## 課題の指示:
- A) Fターム一覧を読み、次の問いに答えなさい。
(i) 2E185BA17に対応する項目は何か。
(ii) 2E185BA12に対応する項目は何か。
(iii) 「違いとしては」で始まる文では、Fタームの下位分類はどのような書体で示されているか。
- B) Fターム一覧の最後の行の後を引き継ぎ、続きを書きなさい。
─── ページ抜粋
2E185BA01 ・気体発生、吸着、分離又は脱臭効果等の改良
2E185BA04 ・気密保持又は顔面等との密着性の向上
2E185BA07 ・作業性の改善
2E185BA11 ・小型化、簡略化又は軽量化
2E185BA16 ・製造方法の改良(単純化、量産化、低廉化)
2E185BA17 ・使い捨てマスクの提供
2E185BA18 ・長時間使用又は長寿命化
2E185BA19 ・排煙又は換気の改善
2E185BA20 その他

違いとしては、上記Fタームの下位分類(太字)についても個別にフラグを立てていくことです。

2E185BA01 ・気体発生、吸着、分離又は脱臭効果等の改良
2E185BA02 ・・呼吸気体の供給
2E185BA04 ・気密保持又は顔面等との密着性の向上
2E185BA05 ・・気密室又は袋体
2E185BA07 ・作業性の改善
2E185BA08 ・・身体への取付け調節手段又は係止手段の改善
2E185BA09 ・・身体周囲又は吸気の温度、湿度等の調整
2E185BA10 ・・無菌室(クリーンルーム)又は汚染室内作業
2E185BA11 ・小型化、簡略化又は軽量化
2E185BA12 ・・取扱い、着脱容易(老人、子供も取扱える)
──────
─── 学習資料
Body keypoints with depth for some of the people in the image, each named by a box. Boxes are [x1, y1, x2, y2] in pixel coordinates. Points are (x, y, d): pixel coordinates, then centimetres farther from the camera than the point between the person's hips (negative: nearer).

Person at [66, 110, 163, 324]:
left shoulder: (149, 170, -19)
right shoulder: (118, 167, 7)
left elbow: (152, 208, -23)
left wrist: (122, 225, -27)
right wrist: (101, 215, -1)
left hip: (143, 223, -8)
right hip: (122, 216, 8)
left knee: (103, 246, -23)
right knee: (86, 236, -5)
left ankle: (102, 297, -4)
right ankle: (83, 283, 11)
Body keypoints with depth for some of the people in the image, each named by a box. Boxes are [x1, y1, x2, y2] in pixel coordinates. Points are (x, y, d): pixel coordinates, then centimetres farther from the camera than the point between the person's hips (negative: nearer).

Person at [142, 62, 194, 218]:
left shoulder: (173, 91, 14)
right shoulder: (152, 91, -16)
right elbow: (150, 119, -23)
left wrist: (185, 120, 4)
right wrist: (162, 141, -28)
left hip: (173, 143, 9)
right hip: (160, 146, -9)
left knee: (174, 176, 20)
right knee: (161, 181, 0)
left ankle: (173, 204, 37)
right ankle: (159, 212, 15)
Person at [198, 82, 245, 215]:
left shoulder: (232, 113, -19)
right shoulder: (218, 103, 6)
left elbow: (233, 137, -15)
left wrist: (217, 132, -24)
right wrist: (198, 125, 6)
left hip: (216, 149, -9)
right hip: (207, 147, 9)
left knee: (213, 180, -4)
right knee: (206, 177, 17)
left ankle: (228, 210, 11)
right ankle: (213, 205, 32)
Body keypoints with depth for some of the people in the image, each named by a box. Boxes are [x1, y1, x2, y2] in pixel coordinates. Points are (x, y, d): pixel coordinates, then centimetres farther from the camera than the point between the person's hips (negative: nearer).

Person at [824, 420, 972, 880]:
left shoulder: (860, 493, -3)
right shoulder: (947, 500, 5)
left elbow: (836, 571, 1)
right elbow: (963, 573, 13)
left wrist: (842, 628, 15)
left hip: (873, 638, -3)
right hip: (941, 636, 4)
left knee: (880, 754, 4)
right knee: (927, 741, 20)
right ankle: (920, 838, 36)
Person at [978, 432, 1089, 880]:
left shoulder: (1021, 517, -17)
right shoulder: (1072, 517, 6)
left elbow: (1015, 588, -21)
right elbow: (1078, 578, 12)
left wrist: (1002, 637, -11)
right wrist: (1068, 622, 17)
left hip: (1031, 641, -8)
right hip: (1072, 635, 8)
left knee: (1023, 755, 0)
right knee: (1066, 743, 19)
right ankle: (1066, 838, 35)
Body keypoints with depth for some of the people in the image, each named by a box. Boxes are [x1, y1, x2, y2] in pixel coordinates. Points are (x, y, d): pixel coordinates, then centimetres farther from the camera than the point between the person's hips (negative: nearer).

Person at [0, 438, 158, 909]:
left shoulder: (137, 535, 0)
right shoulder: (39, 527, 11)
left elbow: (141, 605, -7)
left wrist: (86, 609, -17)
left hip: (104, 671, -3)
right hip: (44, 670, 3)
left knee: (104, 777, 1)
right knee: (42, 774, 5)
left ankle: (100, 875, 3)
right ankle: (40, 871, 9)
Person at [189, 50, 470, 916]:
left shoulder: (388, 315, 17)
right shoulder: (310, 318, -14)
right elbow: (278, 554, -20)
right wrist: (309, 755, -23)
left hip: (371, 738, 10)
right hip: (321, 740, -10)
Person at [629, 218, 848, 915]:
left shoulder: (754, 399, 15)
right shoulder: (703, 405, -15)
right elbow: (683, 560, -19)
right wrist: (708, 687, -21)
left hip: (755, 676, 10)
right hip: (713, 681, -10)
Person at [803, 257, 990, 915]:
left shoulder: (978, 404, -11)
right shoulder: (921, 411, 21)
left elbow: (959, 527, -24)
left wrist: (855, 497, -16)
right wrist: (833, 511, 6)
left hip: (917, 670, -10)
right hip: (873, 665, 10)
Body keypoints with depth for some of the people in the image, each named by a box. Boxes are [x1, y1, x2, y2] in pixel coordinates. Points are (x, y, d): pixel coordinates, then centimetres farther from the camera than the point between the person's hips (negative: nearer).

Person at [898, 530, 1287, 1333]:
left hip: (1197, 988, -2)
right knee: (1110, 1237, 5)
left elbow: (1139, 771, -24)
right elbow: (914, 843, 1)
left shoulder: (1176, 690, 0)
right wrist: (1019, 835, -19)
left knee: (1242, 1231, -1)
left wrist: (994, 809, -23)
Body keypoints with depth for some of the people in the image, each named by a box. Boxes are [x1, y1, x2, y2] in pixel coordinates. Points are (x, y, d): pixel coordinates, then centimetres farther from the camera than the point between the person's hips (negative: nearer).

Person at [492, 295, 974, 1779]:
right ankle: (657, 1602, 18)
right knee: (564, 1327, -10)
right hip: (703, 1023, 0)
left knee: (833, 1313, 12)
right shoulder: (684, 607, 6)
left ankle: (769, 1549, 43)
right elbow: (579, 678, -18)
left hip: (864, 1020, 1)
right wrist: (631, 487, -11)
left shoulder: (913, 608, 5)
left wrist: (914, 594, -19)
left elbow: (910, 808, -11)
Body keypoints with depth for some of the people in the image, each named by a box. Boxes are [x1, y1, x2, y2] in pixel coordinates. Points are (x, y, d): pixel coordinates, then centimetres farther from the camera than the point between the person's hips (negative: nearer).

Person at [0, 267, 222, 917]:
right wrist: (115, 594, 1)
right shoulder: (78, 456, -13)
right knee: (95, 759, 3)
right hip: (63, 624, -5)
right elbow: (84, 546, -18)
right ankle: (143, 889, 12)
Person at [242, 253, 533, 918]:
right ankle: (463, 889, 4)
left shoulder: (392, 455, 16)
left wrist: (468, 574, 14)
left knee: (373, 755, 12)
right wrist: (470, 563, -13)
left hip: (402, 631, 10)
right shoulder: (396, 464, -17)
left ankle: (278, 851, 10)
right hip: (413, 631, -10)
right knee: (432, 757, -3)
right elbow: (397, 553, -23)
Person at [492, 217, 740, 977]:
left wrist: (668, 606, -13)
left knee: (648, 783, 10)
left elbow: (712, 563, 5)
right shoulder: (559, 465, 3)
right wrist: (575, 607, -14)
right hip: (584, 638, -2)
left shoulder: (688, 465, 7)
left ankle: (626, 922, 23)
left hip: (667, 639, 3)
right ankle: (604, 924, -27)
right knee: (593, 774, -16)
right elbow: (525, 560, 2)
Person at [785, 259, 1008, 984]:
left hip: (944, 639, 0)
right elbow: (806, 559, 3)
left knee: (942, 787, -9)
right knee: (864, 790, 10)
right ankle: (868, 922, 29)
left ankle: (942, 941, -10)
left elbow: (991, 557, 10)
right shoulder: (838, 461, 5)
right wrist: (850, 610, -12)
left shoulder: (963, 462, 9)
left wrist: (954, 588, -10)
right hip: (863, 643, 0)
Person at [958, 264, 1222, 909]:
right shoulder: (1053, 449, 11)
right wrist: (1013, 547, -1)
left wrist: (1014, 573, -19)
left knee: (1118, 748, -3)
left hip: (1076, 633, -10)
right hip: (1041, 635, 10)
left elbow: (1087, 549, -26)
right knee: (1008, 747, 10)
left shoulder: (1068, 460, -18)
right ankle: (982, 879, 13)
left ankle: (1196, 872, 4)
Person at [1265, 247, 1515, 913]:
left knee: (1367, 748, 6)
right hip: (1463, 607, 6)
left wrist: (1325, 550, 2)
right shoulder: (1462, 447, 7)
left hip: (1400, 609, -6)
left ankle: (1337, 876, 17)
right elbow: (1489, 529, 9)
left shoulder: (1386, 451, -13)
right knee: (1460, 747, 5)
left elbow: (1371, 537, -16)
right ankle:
──────
## 課題別の解答:
- A)
(i) 使い捨てマスクの提供
(ii) 取扱い、着脱容易(老人、子供も取扱える)
(iii) 太字

- B)
2E185BA13 ・・携帯、持ち運び容易(手携袋、鞄等と兼用)
2E185BA16 ・製造方法の改良(単純化、量産化、低廉化)
2E185BA17 ・使い捨てマスクの提供
2E185BA18 ・長時間使用又は長寿命化
2E185BA19 ・排煙又は換気の改善
2E185BA20 ・その他*

なぜかというと、前回の方法2ではJ-PlatPatでFターム=2E185BA01で検索すると、階層検索で自動的に下位分類である2E185BA02もヒットしていました。

しかし、今回のExcelの関数を使った方法では階層検索ができません。特許リストのFタームのセルに含まれている中のFタームに一致するものがあるか否かを判定するからです。

分析の考え方について確認しましたので、まずは分析対象母集団を準備します。今回はデータベースとしてPatentSQUAREを用いましたが、別の有料データベースであってもFタームを含んだ特許リストがダウンロードできれば問題ありません。

PatentSQUAREで母集団のFタームである2E185AA06「・・顔面(口、鼻、眼部等を覆う面体等)」を検索して、2000年1月1日出願以降に限定すると2,348件ヒットしました。

以下がダウンロードした特許リストになります(分かりやすいようにFタームをB列に移しています)。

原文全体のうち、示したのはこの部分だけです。